[TASKS AND EXERCISES]
**A.** In the World on Fire book description, to which year does Jameson plan to travel with his time machine?
**B.** Write the next few sentences of the World on Fire book description, picking up right after its final question.

[GIVEN PASSAGE]
World on Fire
by W.D. Laremore
Trafford Publishing


"Assassinating Hitler won't do the job. We have to kill all of the original party members."

Jameson Dodge and Emmet Hammerton live in the U.S. in late September, 1974. Both of their parents live in Nottingham, England in early July, 1944. What do they have in common besides genes? Both generations live under Nazi oppression. The Americans living under Nazi rule in the eastern U.S. resulting from a German preemption of the D-Day invasion of France. Their parents live in the days just before D-Day, when Nazi soldiers land en masse in England. Can Jameson successfully use his newly invented time machine to revisit 1936 and alter this chain of events?

[INFORMATION GIVEN]

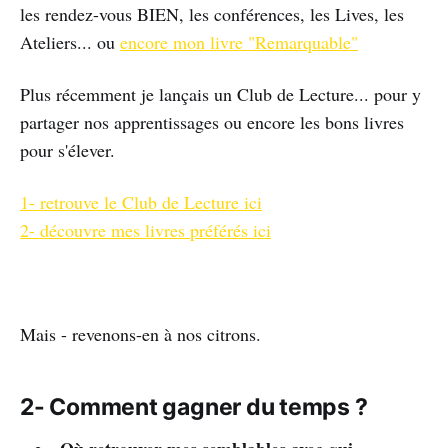
les rendez-vous BIEN, les conférences, les Lives, les
Ateliers... ou
encore mon livre "Remarquable"
Plus récemment je lançais un Club de Lecture... pour y
partager nos apprentissages ou encore les bons livres
pour s'élever.
1- retrouve le Club de Lecture ici
2- découvre mes livres préférés ici
Mais - revenons-en à nos citrons.
2- Comment gagner du temps ?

[RESPONSES IN ORDER]
**A.** 1936

**B.**
Told in short, action-filled chapters that alternate between 1974 and 1944, the plot unfolds in each timeline as the Nazis do their best to stop it. A well-drawn cast of characters flesh out the tale of American GIs in 1944 England with a close focus on their interactions with young English women. The author has extensively researched this particular era and is able to realistically describe the dynamics of the day. The 1974 characters are much more speculative, but provide the main impetus for dramatic tension. Themes of heroism, sacrifice, and courage pitted against cruelty, fanaticism, and evil naturally emerge from this type of situation in an alternative historical novel with science fiction elements. The author's style is quite readable while remaining unique enough to intrigue. The intricacies of time travel and concomitant shifts in historical chains of causation might be challenging to follow at times. However, the emphasis is on action, allowing one to glide past the details. The denouement feels somewhat abrupt and capable of fuller development, but the story is nevertheless thought-provoking and well told.